EXERCISE.
Reproduce each of the lines below word for word, leaving out the pictures.

AVAILABLE DATA.
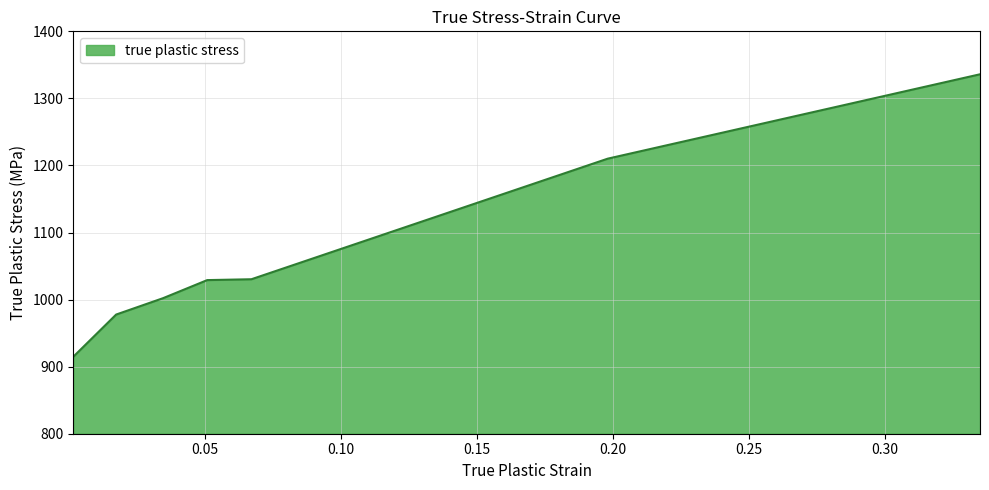

What is the difference between the second highest and minimum values?

295.3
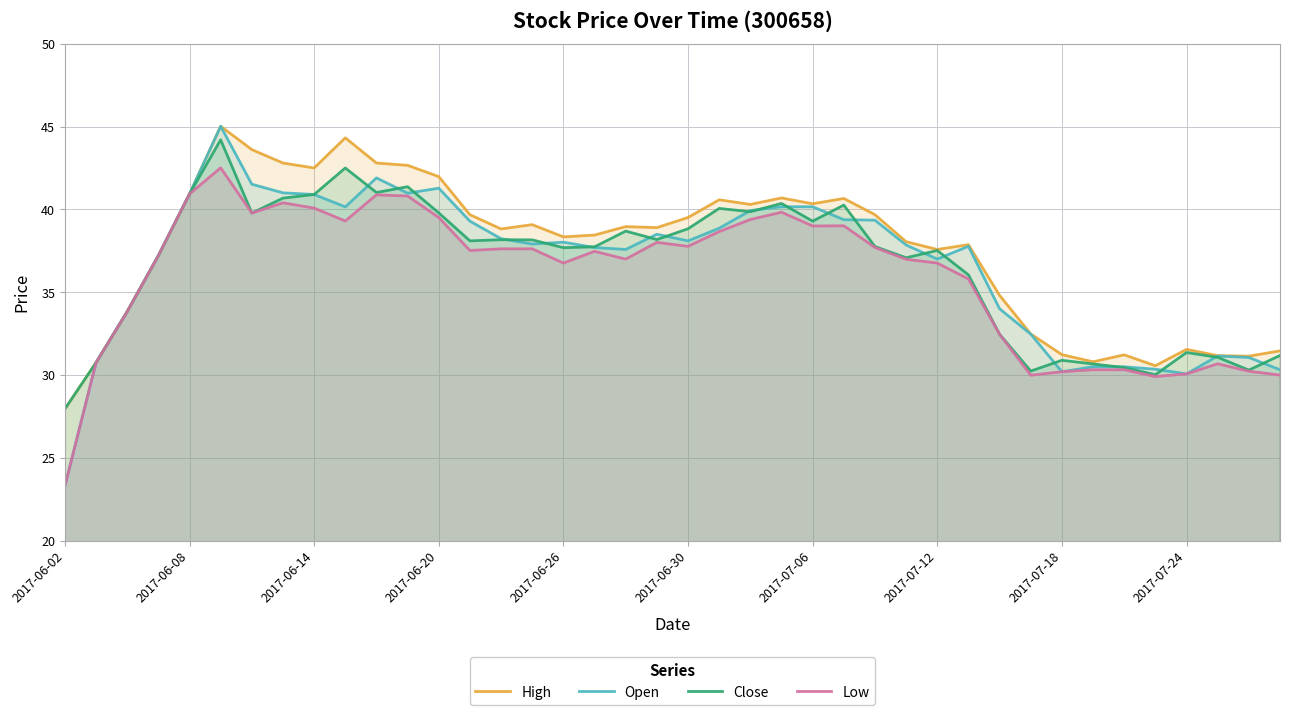

What is the difference between the highest and lowest values at 2017-07-06?

1.3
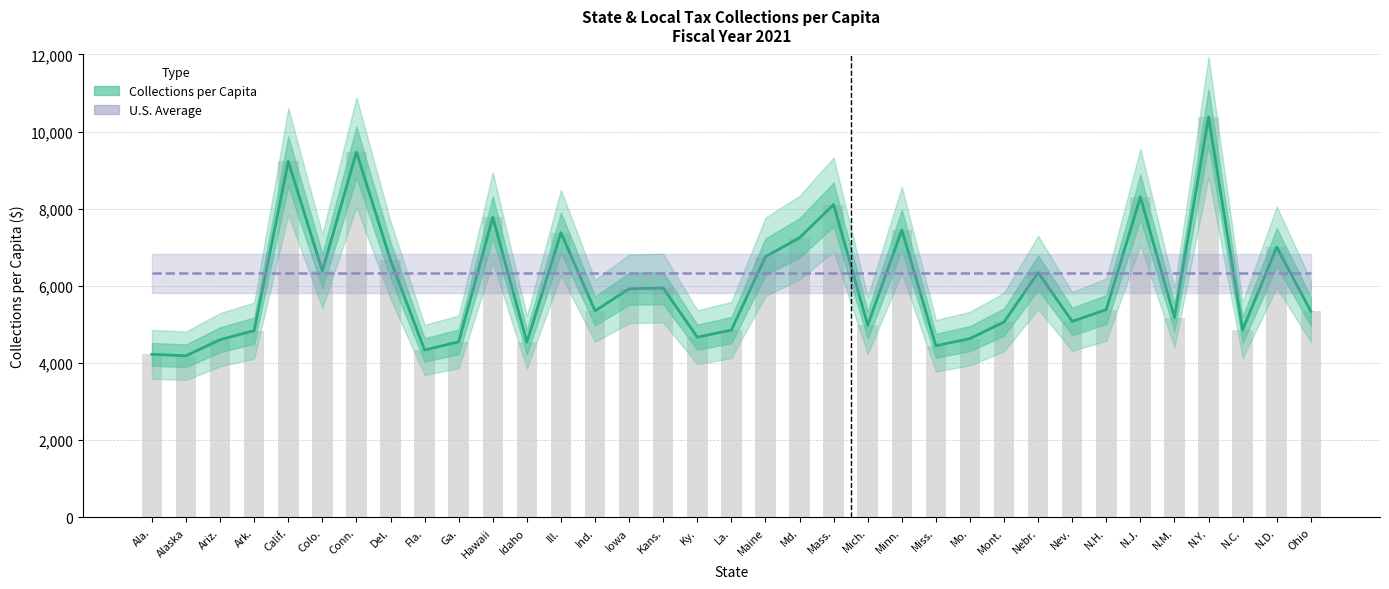

Which series changed the most between Fla. and Mo.?

Collections per Capita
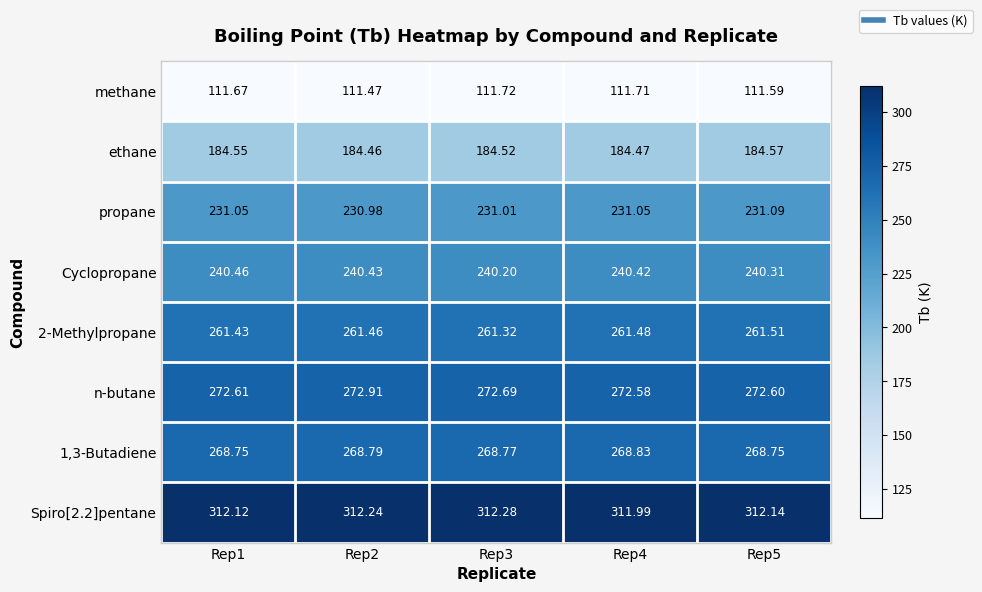

Which series has the largest range (max minus min)?

n-butane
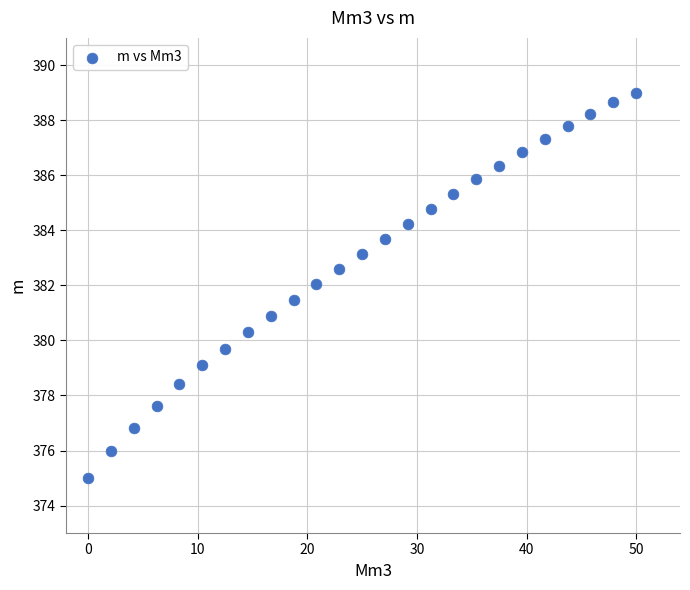

What is the range of X values (max minus min)?

50.0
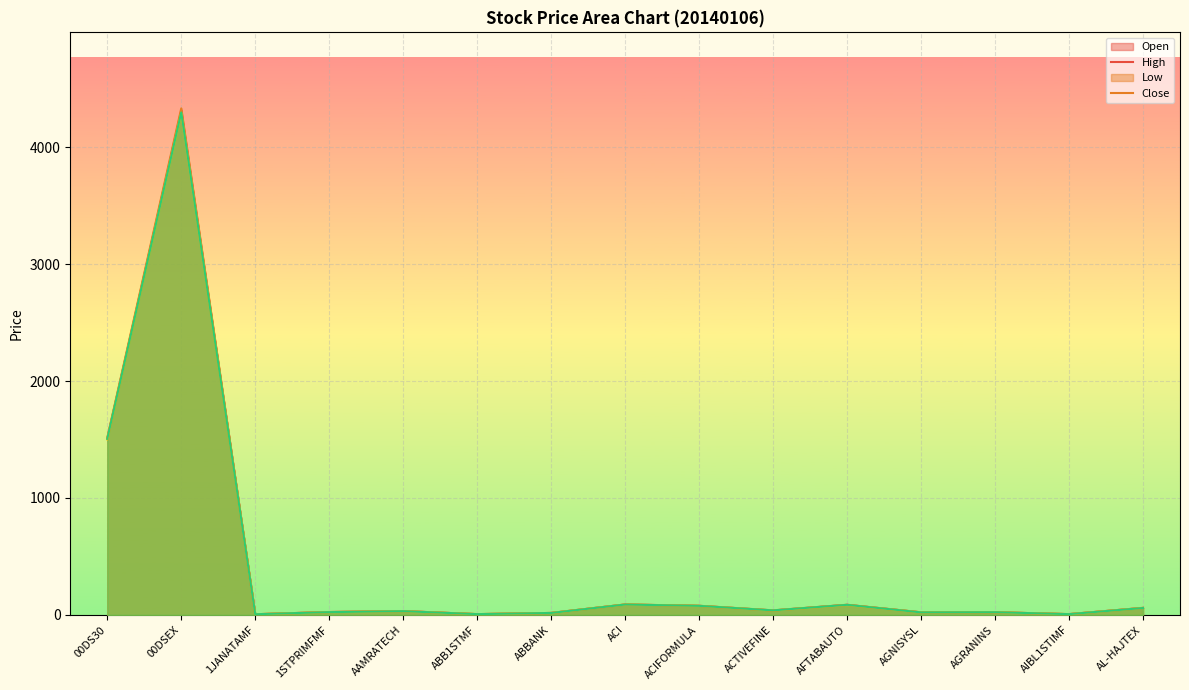

Where is Low nearest to the value 2149?

00DS30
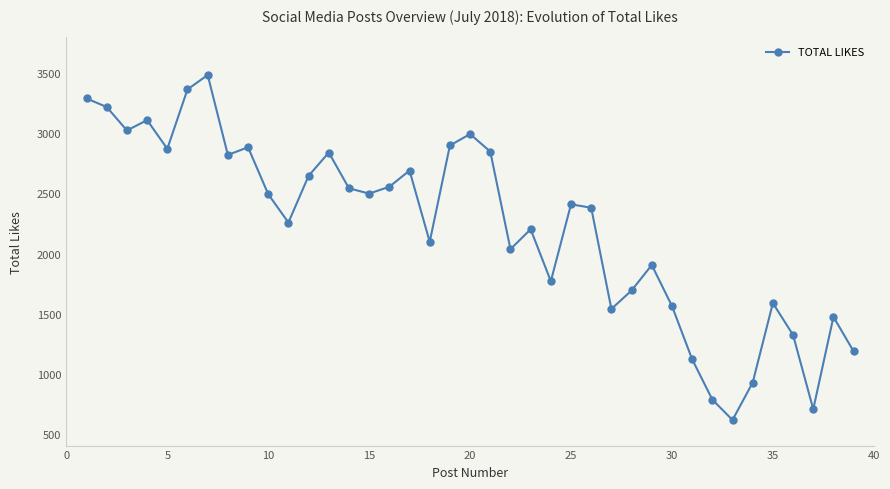

True or false: the data has more than 2 interior local peaks.

True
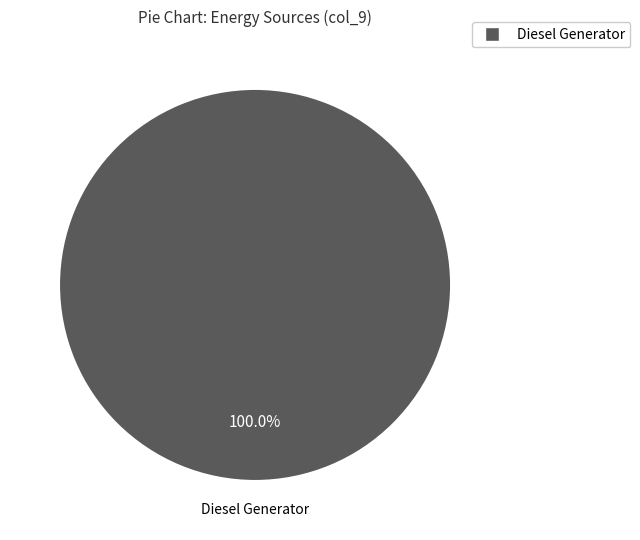

Is there any slice that represents more than half of the pie?

Yes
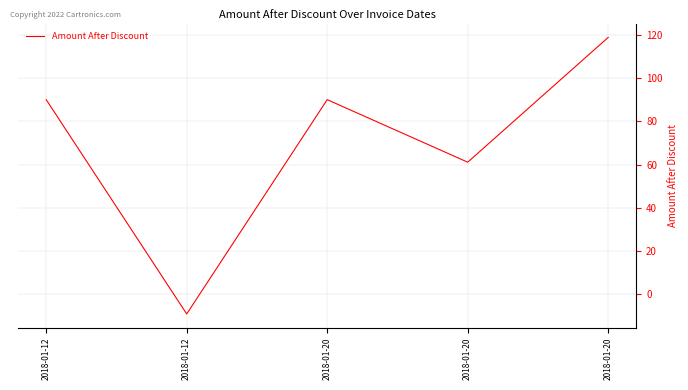

What is the change in value from 2018-01-20 to 2018-01-20?

+57.7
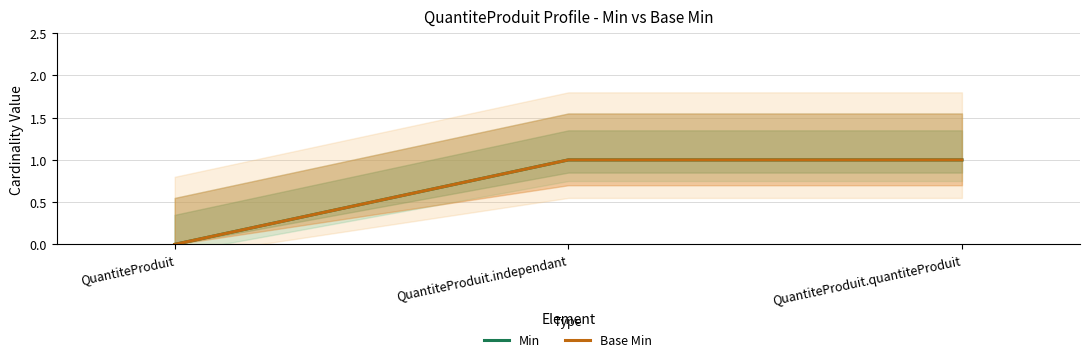

How many lines are shown in the chart?

2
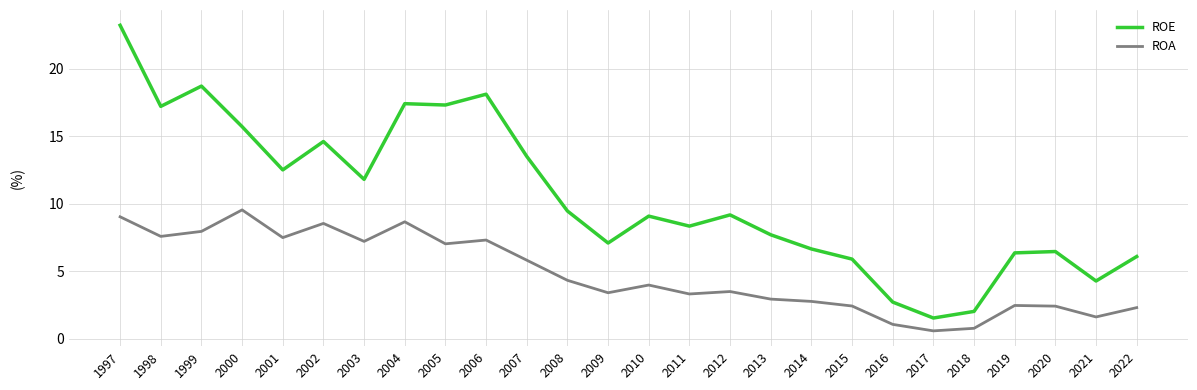

The value of ROE at 2001 is 17.4. True or false?

False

TASK OUTPUT.
What is the difference between the second highest and minimum values?

295.3

What is the difference between the highest and lowest values at 2017-07-06?

1.3

Which series changed the most between Fla. and Mo.?

Collections per Capita

Which series has the largest range (max minus min)?

n-butane

What is the range of X values (max minus min)?

50.0

Where is Low nearest to the value 2149?

00DS30

True or false: the data has more than 2 interior local peaks.

True

Is there any slice that represents more than half of the pie?

Yes

What is the change in value from 2018-01-20 to 2018-01-20?

+57.7

How many lines are shown in the chart?

2

The value of ROE at 2001 is 17.4. True or false?

False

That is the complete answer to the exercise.